══ THE RECORDS ══

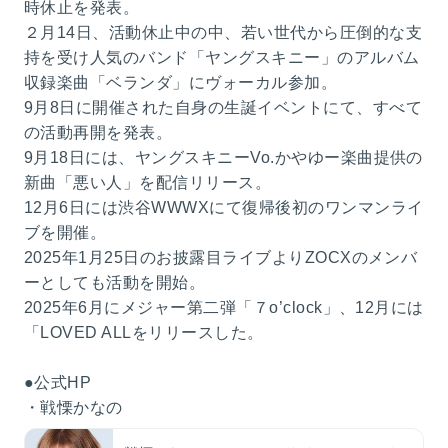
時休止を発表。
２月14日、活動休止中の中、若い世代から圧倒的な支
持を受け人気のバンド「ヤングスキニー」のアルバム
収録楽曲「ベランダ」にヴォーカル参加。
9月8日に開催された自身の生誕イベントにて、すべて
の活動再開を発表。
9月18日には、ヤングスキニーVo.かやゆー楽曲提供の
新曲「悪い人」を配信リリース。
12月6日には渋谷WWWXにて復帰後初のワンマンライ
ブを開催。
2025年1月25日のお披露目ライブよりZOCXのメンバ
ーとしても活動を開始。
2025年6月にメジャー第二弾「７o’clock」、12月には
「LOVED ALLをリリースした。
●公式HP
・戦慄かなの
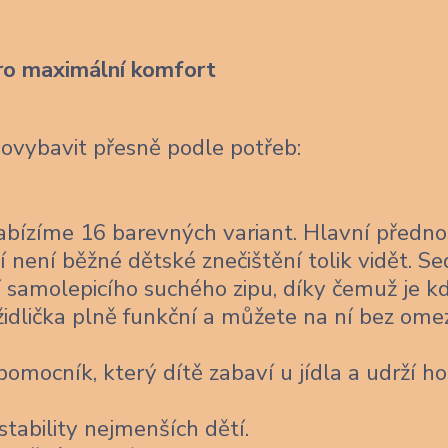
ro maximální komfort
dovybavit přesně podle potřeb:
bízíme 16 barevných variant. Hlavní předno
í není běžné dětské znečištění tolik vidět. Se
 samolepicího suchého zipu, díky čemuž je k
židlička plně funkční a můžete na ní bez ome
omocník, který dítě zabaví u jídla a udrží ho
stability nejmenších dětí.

═══
══ THE RECORDS ══

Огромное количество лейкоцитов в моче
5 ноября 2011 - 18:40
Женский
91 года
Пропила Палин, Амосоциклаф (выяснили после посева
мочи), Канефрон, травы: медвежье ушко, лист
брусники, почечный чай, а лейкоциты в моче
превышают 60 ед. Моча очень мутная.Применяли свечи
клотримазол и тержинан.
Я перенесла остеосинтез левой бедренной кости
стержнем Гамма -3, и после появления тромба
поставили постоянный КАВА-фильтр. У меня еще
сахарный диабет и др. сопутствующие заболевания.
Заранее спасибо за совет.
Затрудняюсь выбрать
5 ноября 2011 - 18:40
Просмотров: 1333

═══

JOB ITEM
Copy each line above holding "после".

EXERCISE RESULT
Пропила Палин, Амосоциклаф (выяснили после посева
стержнем Гамма -3, и после появления тромба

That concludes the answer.